Datasets: Druid (Borderlines/Politifact/ScienceFeedback), MF2, ConflictQA (Parametric/Counter), LegalBench. Covers fact-checking, summaries, and legal texts.

Main Results: Three-Phase Pattern of Directional Change¶

Phenomenon	Phase-1 (Early)	Phase-2 (Middle)	Phase-3 (Late)
\(\theta\) Behavior	Near-orthogonal (High)	Rapid descent to minimum	Stable or rising
LLaMA/Mistral	—	Drops from L9, min at L15	Generally stable
Qwen/SmolLM	Longer Phase-1 (until L14-16)	Later minimum (L20-25)	Dataset dependent

Key Findings: (1) All models exhibit the three-phase pattern; \(\theta\) never reaches zero. (2) Larger models compress early processing into fewer layers (until L9). (3) Conflicting context (ConflictQA-Counter) causes \(\theta\) to continue rising in late layers, higher than Parametric context, reflecting competition between memory and context.

Relative Magnitude (Final Layer)¶

Dataset	LLaMA	Mistral	Qwen	SmolLM
Borderlines	1.18*	1.08*	1.13*	1.11*
ConflictQA-Counter	1.20*	0.98	0.98	1.26*
ConflictQA-Param	1.34*	1.02	1.06*	1.16*
CL-Company	1.15*	1.18*	1.06*	1.00

(* indicates Wilcoxon significance p < 0.05)

Key Findings¶

Context amplifies separation: Relative magnitude is mostly \(>1\), peaking in middle layers.
Scale-dependent channels: Large models use \(\theta\) (direction) to differentiate context relevance; small models utilize magnitude.
Conflict = Greater Drift: Conflicting context causes larger and more persistent geometric shifts than aligned context.
Geometry vs. Probability: Internal geometric drift does not always map linearly to changes in output token probabilities.
Causal Efficacy: Intervention experiments (steering) confirm that truth vectors remain causally effective in the presence of context.

Highlights & Insights¶

Decomposition into orthogonal metrics: Analyzing direction vs. magnitude is more precise than broad "representation change" claims.
Consistency with layer roles: The three-phase pattern aligns with existing knowledge (early = input processing, middle = semantics, late = prediction), providing a structural description of truth geometry.
Scaling Laws of Geometry: Insights into how intervention strategies might need to differ based on model size (direction-based for large, magnitude-based for small).
Conflict Drift: Late-layer divergence for conflicting context provides geometric evidence for the "memory-head vs. context-head" competition.
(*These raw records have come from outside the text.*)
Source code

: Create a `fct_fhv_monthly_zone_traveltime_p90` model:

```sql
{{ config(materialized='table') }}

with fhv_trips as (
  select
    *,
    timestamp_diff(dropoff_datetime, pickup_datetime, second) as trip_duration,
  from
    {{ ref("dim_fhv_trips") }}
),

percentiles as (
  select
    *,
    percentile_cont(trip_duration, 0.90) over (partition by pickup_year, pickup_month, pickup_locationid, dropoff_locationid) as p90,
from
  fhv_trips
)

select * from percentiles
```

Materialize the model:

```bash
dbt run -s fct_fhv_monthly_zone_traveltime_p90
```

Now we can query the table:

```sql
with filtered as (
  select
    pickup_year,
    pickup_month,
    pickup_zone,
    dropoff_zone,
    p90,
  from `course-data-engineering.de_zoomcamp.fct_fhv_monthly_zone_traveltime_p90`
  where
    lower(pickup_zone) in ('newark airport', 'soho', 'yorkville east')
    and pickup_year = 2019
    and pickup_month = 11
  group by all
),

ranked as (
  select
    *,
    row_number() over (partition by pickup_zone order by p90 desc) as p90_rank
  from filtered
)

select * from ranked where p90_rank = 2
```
Limitations & Future Work¶

Analysis is limited to residual streams (post-MLP) at a single position; truth might reside in other sub-layers or token positions.
Truth is assumed to be a linear vector; if it is a 2D subspace, single-vector metrics may lose information.
Findings are largely observational; the link between geometric drift and behavioral change (output probability) requires more causal mapping.
The model scale is limited (3B–12B). The "direction vs. magnitude" scaling hypothesis requires verification on ultra-large models (70B+).
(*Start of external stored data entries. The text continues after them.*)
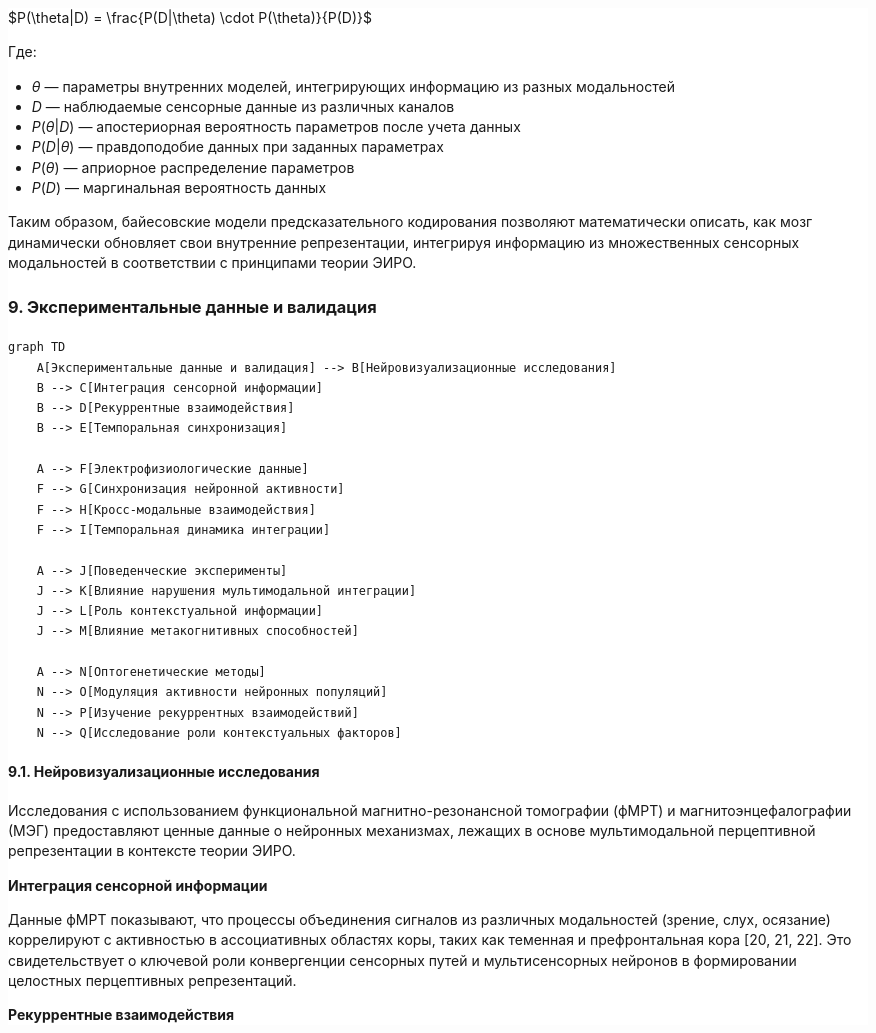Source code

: $P(\theta|D) = \frac{P(D|\theta) \cdot P(\theta)}{P(D)}$

Где:

- $\theta$ — параметры внутренних моделей, интегрирующих информацию из разных модальностей
- $D$ — наблюдаемые сенсорные данные из различных каналов
- $P(\theta|D)$ — апостериорная вероятность параметров после учета данных
- $P(D|\theta)$ — правдоподобие данных при заданных параметрах
- $P(\theta)$ — априорное распределение параметров
- $P(D)$ — маргинальная вероятность данных

Таким образом, байесовские модели предсказательного кодирования позволяют математически описать, как мозг динамически обновляет свои внутренние репрезентации, интегрируя информацию из множественных сенсорных модальностей в соответствии с принципами теории ЭИРО.

### 9. Экспериментальные данные и валидация

```mermaid
graph TD
    A[Экспериментальные данные и валидация] --> B[Нейровизуализационные исследования]
    B --> C[Интеграция сенсорной информации]
    B --> D[Рекуррентные взаимодействия]
    B --> E[Темпоральная синхронизация]
    
    A --> F[Электрофизиологические данные]
    F --> G[Синхронизация нейронной активности]
    F --> H[Кросс-модальные взаимодействия]
    F --> I[Темпоральная динамика интеграции]

    A --> J[Поведенческие эксперименты]
    J --> K[Влияние нарушения мультимодальной интеграции]
    J --> L[Роль контекстуальной информации]
    J --> M[Влияние метакогнитивных способностей]

    A --> N[Оптогенетические методы]
    N --> O[Модуляция активности нейронных популяций]
    N --> P[Изучение рекуррентных взаимодействий]
    N --> Q[Исследование роли контекстуальных факторов]
```

#### 9.1. Нейровизуализационные исследования

Исследования с использованием функциональной магнитно-резонансной томографии (фМРТ) и магнитоэнцефалографии (МЭГ) предоставляют ценные данные о нейронных механизмах, лежащих в основе мультимодальной перцептивной репрезентации в контексте теории ЭИРО.

**Интеграция сенсорной информации**

Данные фМРТ показывают, что процессы объединения сигналов из различных модальностей (зрение, слух, осязание) коррелируют с активностью в ассоциативных областях коры, таких как теменная и префронтальная кора [20, 21, 22]. Это свидетельствует о ключевой роли конвергенции сенсорных путей и мультисенсорных нейронов в формировании целостных перцептивных репрезентаций.

**Рекуррентные взаимодействия**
vs. CCS / ITI: These utilize context-free truth directions; this work adds a dynamic perspective on how context transforms these directions.
vs. Bao et al. (2025): While they test probe transfer, this work directly measures the underlying geometric transformation.
vs. Knowledge Conflict Detection: This work provides complementary evidence from the perspective of representation drift, showing how conflict causes greater geometric divergence.

Rating¶

Novelty: ⭐⭐⭐⭐⭐ (Systematic decomposition into direction/magnitude for context-induced changes is novel.)
Experimental Thoroughness: ⭐⭐⭐⭐ (Solid across multiple models/datasets with statistical significance; could benefit from larger models.)
Writing Quality: ⭐⭐⭐⭐ (Clear definitions and intuitive three-phase narrative.)
Value: ⭐⭐⭐⭐ (Practical implications for RAG/ICL and context-aware interpretability.)